Software Engineering Team Lead and Director of Cloudsure

Saturday, 20 October 2018 · Estimated 2 minute read

I had to re-install so I documented my process. In this post, I focus on getting my data backed up so that I can restore it after the installation.


Whatever isn't in git gets archived. This is mainly my home directory. I want it backed up to my VM at CloudAfrica and to my external HDD. If I have learned anything in this process it is that my SSH keys are the most vital piece of bits that I own and that I need one copy in a safe location. Whatever safe means in this world.

Archive

Copy
tar cpzvf <archive>.tar.gz /home/<username>
  • -c, --create
  • -p, --preserve-permissions, --same-permissions
  • -z, --gzip, --gunzip, --ungzip
  • -v, --verbose
  • -f, --file=ARCHIVE

Copy to server

Copy
rsync -avzh <username>@<host>:/path/to/copy/to/<archive>.tar.gz /path/to/copy/from/<archive>.tar.gz
  • -a, --archive
  • -v, --verbose
  • -z, --compress
  • -h, --human-readable

I had a few permissions hiccups trying to tar my home directory so I took extra steps to tackle these problems.

Remote Git Repository

I use my own remote git repository for directories that contain sensitive information. I followed these instructions to get set up.
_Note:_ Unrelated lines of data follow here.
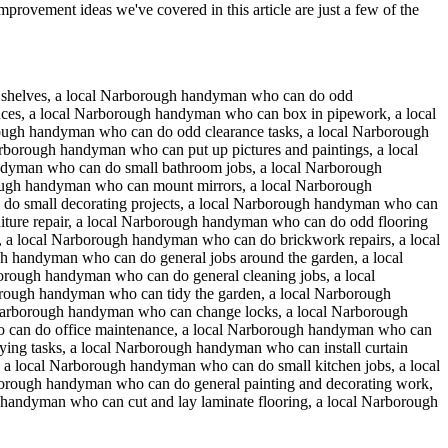
provement ideas we've covered in this article are just a few of the
f shelves, a local Narborough handyman who can do odd
ces, a local Narborough handyman who can box in pipework, a local
ugh handyman who can do odd clearance tasks, a local Narborough
arborough handyman who can put up pictures and paintings, a local
ndyman who can do small bathroom jobs, a local Narborough
ough handyman who can mount mirrors, a local Narborough
do small decorating projects, a local Narborough handyman who can
iture repair, a local Narborough handyman who can do odd flooring
, a local Narborough handyman who can do brickwork repairs, a local
 handyman who can do general jobs around the garden, a local
rough handyman who can do general cleaning jobs, a local
orough handyman who can tidy the garden, a local Narborough
Narborough handyman who can change locks, a local Narborough
 can do office maintenance, a local Narborough handyman who can
ying tasks, a local Narborough handyman who can install curtain
 a local Narborough handyman who can do small kitchen jobs, a local
rough handyman who can do general painting and decorating work,
handyman who can cut and lay laminate flooring, a local Narborough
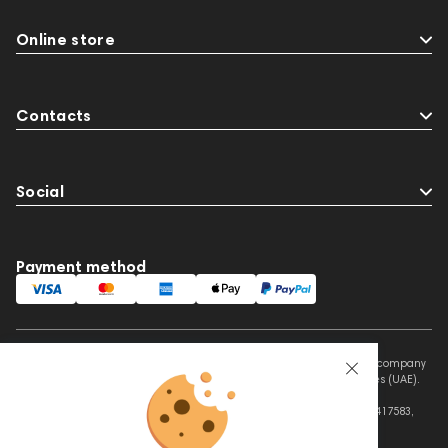
Online store
Contacts
Social
Payment method
This website is owned and managed by Prime Audio Trading L.L.C, a company
registered and operating under the laws of the United Arab Emirates (UAE).
Legal Name: PRIME AUDIO TRADING L.L.C
Address: Czar Business Center, Shek Zayed Road, Al Quoz, Dubai 417583,
United Arab Emirates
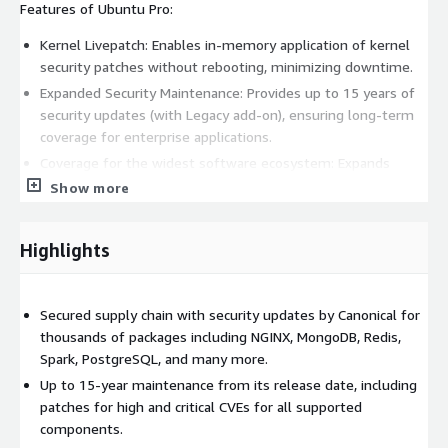
Features of Ubuntu Pro:
Kernel Livepatch: Enables in-memory application of kernel
security patches without rebooting, minimizing downtime.
Expanded Security Maintenance: Provides up to 15 years of
security updates (with Legacy add-on), ensuring long-term
coverage for enterprise applications.
Coverage for the widest software ecosystem: Expands
security maintenance to thousands of packages, including
Show more
critical applications such as Apache Kafka, NGINX, MongoDB,
Redis, PostgreSQL, and runtimes such as PHP and Python,
Highlights
allowing teams to consume a vast collection of open source
software in full accordance with internal security,
governance, and compliance criteria.
Secured supply chain with security updates by Canonical for
Canonical Landscape license included: Landscape, Canonical's
thousands of packages including NGINX, MongoDB, Redis,
official fleet management tool, automates security
Spark, PostgreSQL, and many more.
management tasks across your Ubuntu estate, available on
Up to 15-year maintenance from its release date, including
request, streamlining control and security.
patches for high and critical CVEs for all supported
Ubuntu Pro remains fully compatible with Ubuntu Server 20.04
components.
LTS, adding additional security, compliance and management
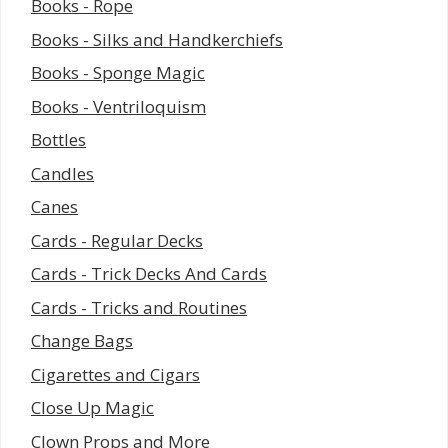
Books - Rope
Books - Silks and Handkerchiefs
Books - Sponge Magic
Books - Ventriloquism
Bottles
Candles
Canes
Cards - Regular Decks
Cards - Trick Decks And Cards
Cards - Tricks and Routines
Change Bags
Cigarettes and Cigars
Close Up Magic
Clown Props and More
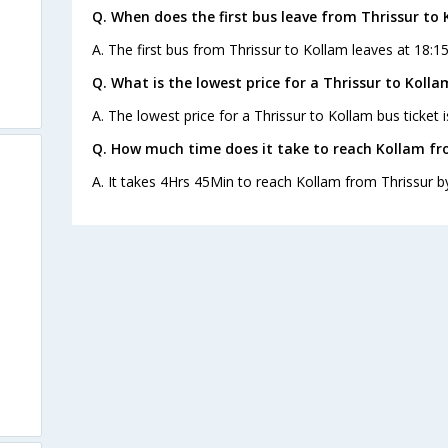
Q. When does the first bus leave from Thrissur to
A. The first bus from Thrissur to Kollam leaves at 18:1
Q. What is the lowest price for a Thrissur to Kolla
A. The lowest price for a Thrissur to Kollam bus ticket i
Q. How much time does it take to reach Kollam fr
A. It takes 4Hrs 45Min to reach Kollam from Thrissur b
Create a git user and allow ssh access to authorized users. On the local machine copy the public key cat ~/.ssh/id_rsa.pub (or whichever public key you use) and paste it into .ssh/authorized_keys after it has been created.

Copy
ssh <username>@<host>
sudo adduser git
su git
mkdir /.ssh && chmod 700 /.ssh
touch .ssh/authorized_keys && chmod 600 .ssh/authorized_keys

Create the .git project and initialize it.

Copy
cd /srv/git
mkdir project.git
cd project.git
git init --bare

Configure the git repo locally and point to the newly created remote repository.

Copy
cd /home/<user>/path/to/project
git init
git add .
git commit -m "Initial commit"
git remote add origin git@<host>:/srv/git/project.git
git push origin master

_If you have problems pushing, check that the directory permissions are not assigned to root ls -lah. Assign the files and folders to git using sudo chown git _*

Global save-to-git script

Let's take a practical example: I want to store my Gnote notes to my remote repository.

  1. Create a bash script save-gnote and add it to git. Make it add all unstaged files in the gnote directory and commit them using a timestamp in the commit message then push to origin.
Copy
#!/bin/bash

cd /home/<user>/.local/share/gnote
git add .
git commit -m "Backup $(date +%s)"
git push origin master
  1. Give the script execution rights chmod a+x save-gnote.
  2. Create a symlink to access the script from anywhere.
Copy
ln -s /home/<user>/.local/share/gnote/save-gnote /usr/local/bin/save-gnote
  1. Access save-gnote from any directory in the terminal.